# Objective:
Put the lines of the material below, from its very first line through the line containing "collector number: 213", into a JSON list of strings with one string per line. Leave out any blank lines.

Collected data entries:
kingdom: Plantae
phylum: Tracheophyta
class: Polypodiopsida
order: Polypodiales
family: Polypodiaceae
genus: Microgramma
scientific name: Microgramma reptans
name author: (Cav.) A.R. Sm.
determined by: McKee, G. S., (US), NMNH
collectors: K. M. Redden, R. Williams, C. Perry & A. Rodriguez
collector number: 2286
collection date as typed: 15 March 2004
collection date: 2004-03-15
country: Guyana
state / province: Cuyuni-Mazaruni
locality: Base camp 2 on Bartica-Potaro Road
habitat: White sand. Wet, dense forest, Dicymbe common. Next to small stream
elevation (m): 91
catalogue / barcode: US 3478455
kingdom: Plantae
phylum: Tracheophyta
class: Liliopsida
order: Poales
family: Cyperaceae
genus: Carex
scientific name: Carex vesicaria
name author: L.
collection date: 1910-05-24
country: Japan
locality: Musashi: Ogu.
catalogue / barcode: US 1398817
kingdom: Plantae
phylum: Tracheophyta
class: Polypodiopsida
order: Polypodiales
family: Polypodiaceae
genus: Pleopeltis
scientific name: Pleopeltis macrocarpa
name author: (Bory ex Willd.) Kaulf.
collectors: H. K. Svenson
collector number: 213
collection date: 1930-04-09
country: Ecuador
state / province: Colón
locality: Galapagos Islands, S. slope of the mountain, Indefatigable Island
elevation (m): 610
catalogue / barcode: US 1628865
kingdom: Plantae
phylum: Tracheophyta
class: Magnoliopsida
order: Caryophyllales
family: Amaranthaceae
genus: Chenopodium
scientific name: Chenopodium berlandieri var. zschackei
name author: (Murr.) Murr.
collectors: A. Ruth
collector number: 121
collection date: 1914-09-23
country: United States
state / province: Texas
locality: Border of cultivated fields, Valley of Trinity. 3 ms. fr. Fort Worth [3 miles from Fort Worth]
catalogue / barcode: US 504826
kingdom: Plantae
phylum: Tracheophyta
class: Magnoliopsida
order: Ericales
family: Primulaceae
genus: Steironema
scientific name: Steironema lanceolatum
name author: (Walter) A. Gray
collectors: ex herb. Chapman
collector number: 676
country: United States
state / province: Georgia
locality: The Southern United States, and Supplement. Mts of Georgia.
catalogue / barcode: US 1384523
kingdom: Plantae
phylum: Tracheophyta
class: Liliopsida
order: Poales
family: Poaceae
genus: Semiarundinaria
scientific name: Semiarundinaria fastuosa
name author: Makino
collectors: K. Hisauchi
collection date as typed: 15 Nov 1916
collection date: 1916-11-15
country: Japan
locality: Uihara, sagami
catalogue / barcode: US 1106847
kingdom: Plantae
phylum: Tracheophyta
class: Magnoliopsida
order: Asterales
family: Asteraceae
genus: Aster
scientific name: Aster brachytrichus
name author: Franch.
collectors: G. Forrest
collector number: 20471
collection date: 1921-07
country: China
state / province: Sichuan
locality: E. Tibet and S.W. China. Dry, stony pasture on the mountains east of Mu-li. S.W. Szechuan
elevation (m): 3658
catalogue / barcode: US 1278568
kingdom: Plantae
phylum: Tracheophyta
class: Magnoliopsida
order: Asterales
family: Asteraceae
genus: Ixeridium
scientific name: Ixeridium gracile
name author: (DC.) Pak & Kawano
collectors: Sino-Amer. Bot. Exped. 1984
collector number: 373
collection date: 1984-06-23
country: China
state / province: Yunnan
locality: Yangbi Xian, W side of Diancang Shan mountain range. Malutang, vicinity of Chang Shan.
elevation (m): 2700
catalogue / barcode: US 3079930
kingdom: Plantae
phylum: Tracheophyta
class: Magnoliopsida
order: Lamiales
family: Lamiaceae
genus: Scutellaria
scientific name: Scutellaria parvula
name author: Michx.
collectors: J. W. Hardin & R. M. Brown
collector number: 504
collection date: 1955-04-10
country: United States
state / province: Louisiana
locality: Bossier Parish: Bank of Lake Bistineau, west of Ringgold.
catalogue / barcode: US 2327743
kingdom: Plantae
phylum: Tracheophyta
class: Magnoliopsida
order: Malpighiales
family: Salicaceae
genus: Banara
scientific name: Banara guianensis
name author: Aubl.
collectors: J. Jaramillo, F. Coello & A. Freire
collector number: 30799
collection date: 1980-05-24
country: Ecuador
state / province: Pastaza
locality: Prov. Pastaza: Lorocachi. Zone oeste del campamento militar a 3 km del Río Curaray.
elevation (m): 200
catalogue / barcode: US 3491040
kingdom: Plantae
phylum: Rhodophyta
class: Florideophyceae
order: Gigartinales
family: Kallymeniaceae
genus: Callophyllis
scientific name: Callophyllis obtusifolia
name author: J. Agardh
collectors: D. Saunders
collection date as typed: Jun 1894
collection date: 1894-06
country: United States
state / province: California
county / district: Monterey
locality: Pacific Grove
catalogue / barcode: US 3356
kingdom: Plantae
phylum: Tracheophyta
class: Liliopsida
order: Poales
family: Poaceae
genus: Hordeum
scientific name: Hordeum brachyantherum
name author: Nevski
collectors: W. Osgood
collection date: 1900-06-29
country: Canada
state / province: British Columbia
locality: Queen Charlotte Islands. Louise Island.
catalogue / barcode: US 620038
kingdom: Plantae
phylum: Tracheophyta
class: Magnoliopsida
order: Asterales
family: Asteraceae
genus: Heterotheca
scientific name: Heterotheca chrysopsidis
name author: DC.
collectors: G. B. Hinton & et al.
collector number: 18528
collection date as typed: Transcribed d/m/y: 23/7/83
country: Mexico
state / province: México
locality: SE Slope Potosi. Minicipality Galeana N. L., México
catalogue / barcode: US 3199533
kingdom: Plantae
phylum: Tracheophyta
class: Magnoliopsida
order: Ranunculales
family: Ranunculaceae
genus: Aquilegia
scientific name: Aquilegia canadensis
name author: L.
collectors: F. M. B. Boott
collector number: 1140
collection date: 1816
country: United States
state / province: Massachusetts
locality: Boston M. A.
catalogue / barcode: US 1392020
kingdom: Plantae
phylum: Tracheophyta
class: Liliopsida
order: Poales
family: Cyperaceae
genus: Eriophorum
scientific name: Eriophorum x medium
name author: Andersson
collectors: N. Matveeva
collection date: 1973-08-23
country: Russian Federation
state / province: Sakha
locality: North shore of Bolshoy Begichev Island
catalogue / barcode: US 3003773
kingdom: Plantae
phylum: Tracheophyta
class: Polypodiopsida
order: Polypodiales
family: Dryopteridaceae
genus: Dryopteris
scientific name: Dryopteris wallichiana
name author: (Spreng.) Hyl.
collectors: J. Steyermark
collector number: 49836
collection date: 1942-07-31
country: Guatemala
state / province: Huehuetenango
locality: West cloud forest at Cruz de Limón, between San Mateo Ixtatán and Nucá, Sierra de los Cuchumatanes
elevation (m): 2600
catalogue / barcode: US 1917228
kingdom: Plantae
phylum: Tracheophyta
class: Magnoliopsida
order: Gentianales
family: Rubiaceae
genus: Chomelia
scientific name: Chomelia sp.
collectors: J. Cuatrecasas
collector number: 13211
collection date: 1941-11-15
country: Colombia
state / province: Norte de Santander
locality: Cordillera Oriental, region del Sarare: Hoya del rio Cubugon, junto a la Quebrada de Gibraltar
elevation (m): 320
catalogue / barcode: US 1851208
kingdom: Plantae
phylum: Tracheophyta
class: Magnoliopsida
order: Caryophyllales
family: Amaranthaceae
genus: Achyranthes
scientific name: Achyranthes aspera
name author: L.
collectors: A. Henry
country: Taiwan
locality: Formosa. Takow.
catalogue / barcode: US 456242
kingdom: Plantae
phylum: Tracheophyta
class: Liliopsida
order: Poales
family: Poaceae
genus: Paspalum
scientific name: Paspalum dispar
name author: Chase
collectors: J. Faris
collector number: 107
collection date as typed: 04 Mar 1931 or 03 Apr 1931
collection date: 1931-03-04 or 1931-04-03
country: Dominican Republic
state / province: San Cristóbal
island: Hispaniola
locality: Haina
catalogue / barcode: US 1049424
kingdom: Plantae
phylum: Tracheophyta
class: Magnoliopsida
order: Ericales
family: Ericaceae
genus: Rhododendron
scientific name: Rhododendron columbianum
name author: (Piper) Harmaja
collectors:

# Output for this task:
[
  "kingdom: Plantae",
  "phylum: Tracheophyta",
  "class: Polypodiopsida",
  "order: Polypodiales",
  "family: Polypodiaceae",
  "genus: Microgramma",
  "scientific name: Microgramma reptans",
  "name author: (Cav.) A.R. Sm.",
  "determined by: McKee, G. S., (US), NMNH",
  "collectors: K. M. Redden, R. Williams, C. Perry & A. Rodriguez",
  "collector number: 2286",
  "collection date as typed: 15 March 2004",
  "collection date: 2004-03-15",
  "country: Guyana",
  "state / province: Cuyuni-Mazaruni",
  "locality: Base camp 2 on Bartica-Potaro Road",
  "habitat: White sand. Wet, dense forest, Dicymbe common. Next to small stream",
  "elevation (m): 91",
  "catalogue / barcode: US 3478455",
  "kingdom: Plantae",
  "phylum: Tracheophyta",
  "class: Liliopsida",
  "order: Poales",
  "family: Cyperaceae",
  "genus: Carex",
  "scientific name: Carex vesicaria",
  "name author: L.",
  "collection date: 1910-05-24",
  "country: Japan",
  "locality: Musashi: Ogu.",
  "catalogue / barcode: US 1398817",
  "kingdom: Plantae",
  "phylum: Tracheophyta",
  "class: Polypodiopsida",
  "order: Polypodiales",
  "family: Polypodiaceae",
  "genus: Pleopeltis",
  "scientific name: Pleopeltis macrocarpa",
  "name author: (Bory ex Willd.) Kaulf.",
  "collectors: H. K. Svenson",
  "collector number: 213"
]